Data:
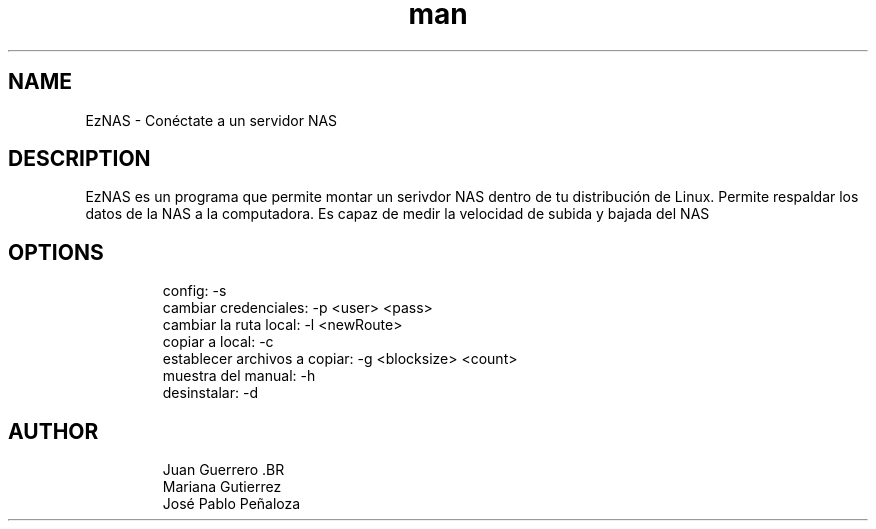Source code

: .\" Manpage para EzNAS.
.\" Revisa https://github.com/JuanGuerreroUP/NAS_SO para acceder al Git.
.TH man 8 "26 May 2020" "1.0" "EzNAS man page"
.SH NAME
EzNAS \- Conéctate a un servidor NAS 

.SH DESCRIPTION
EzNAS es un programa que permite montar un serivdor NAS dentro de tu distribución de Linux. Permite respaldar los datos de la NAS a la computadora. Es capaz de medir la velocidad de subida y bajada del NAS 
.SH OPTIONS
.RS
.nf
config: -s 
cambiar credenciales: -p <user> <pass>
cambiar la ruta local: -l <newRoute>
copiar a local: -c 
establecer archivos a copiar: -g <blocksize> <count>
muestra del manual: -h
desinstalar: -d
.RE
.SH AUTHOR
.RS
.nf
Juan Guerrero .BR
Mariana Gutierrez
José Pablo Peñaloza
.RE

The problem: A single figure is the answer: the number of lines in the listing where "local" occurs.

Result: 2